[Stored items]
----------------
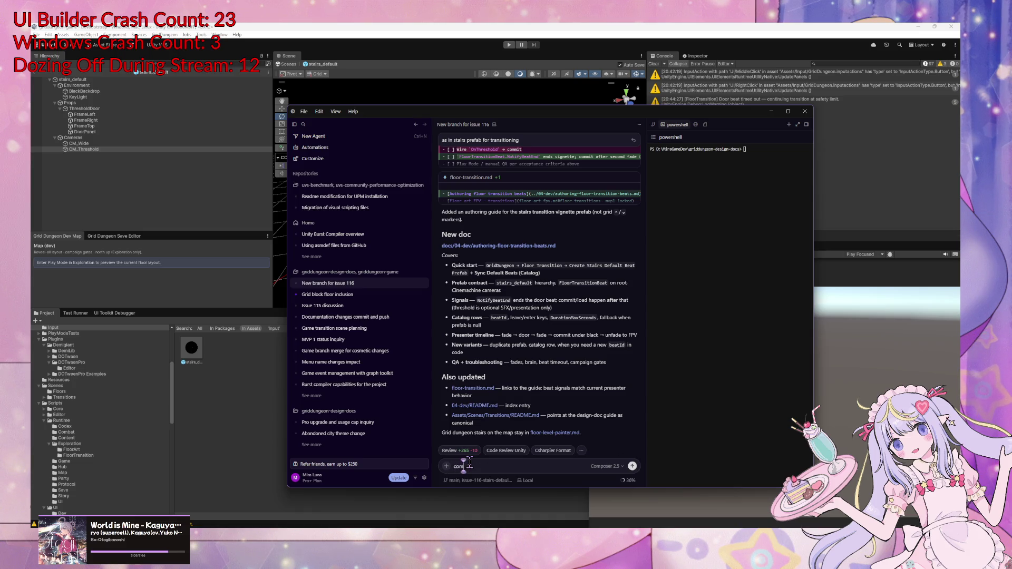
text(mit and push)
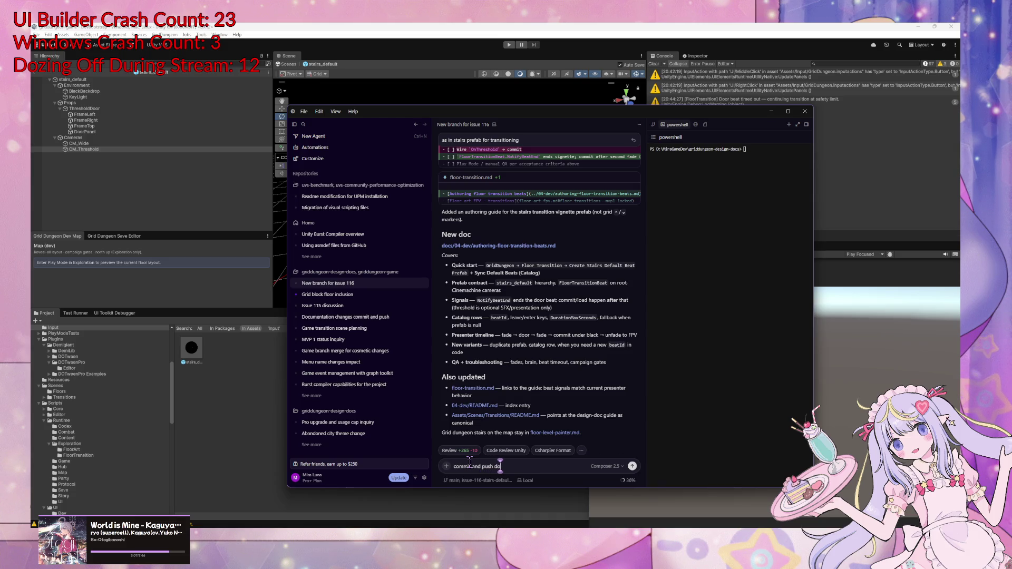
text( the docs and )
text(gi)
text(page)
key(Return)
----------------
If the string "text" is in a line of the entries, pick that line out.

Task output:
text(mit and push)
text( the docs and )
text(gi)
text(page)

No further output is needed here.